---- Textauszug

Als „Brücke“ zwischen den Generationen hat Sara bereits eine Spur gezogen. Seit kurzem ergänzt und bereichert das Team der kfb Salzburg eine weitere junge Frau, die 23-jährige Philosophiestudentin und Bäuerin Magdalena Barth. Sie ist kooptiertes Mitglied im Vorstand und arbeitet ehrenamtlich für die Aktion Familienfasttag.
„Der Bundesjugendpreis 2020 für Saras Theaterprojekt ist für die kfb Salzburg eine schöne Bestätigung, dass wir auf einem guten Weg sind“, freut sich Olivia Keglevic: „Wir nehmen die jungen Frauen mit ihren Fragen und Themen ernst, wir versuchen, ihre Lebenswelten zu verstehen oder wenigstens wahrzunehmen. Der daraus entstehende Generationendialog bereichert uns und unsere Arbeit. Wir sind gespannt und neugierig, wohin uns diese Entwicklung führt“.

--------

#### Aufgabe:
Nenne alle Personen, die im Textauszug namentlich erwähnt werden. Die folgenden Datensätze werden hier nicht gebraucht.

---- Vorliegende Einträge

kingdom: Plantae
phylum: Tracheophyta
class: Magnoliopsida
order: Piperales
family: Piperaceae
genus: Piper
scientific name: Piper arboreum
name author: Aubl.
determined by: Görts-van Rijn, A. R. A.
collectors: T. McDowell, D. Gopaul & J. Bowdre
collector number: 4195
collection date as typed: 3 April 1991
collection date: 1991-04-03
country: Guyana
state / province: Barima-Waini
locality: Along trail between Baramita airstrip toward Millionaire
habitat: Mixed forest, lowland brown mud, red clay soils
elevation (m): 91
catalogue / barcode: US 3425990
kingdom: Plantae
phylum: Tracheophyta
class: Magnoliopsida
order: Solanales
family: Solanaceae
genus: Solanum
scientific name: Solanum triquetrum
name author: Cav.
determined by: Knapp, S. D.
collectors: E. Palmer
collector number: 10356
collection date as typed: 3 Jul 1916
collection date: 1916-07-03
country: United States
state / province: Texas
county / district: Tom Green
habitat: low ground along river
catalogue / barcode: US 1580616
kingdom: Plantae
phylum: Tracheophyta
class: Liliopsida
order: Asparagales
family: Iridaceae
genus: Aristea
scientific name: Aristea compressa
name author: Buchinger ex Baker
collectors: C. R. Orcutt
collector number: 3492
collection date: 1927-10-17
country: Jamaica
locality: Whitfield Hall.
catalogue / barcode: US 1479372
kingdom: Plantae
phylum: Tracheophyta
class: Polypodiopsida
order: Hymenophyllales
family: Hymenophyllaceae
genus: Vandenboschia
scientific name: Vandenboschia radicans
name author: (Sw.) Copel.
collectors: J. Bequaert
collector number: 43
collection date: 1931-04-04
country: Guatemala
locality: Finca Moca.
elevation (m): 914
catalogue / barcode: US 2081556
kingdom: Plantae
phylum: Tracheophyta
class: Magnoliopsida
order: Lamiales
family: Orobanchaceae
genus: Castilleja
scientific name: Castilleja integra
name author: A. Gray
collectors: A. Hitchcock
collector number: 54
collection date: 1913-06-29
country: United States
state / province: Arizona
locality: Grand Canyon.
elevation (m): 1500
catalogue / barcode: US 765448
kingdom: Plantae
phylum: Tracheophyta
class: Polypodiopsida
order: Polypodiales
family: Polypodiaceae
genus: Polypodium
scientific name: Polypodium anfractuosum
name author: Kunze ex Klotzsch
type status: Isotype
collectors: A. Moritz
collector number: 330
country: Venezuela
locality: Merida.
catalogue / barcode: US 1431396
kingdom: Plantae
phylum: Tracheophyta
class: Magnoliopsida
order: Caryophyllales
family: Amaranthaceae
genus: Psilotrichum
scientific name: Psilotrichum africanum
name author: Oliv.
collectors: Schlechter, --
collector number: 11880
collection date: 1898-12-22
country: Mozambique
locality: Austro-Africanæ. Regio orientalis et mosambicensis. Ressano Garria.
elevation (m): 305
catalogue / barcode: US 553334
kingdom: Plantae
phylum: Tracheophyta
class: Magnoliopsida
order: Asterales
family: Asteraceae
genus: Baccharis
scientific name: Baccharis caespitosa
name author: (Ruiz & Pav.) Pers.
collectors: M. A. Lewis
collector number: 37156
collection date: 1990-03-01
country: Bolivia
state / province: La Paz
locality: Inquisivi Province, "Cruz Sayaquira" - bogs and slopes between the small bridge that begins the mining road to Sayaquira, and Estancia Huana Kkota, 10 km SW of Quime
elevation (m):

--------

#### Endergebnis:
Sara, Magdalena Barth, Olivia Keglevic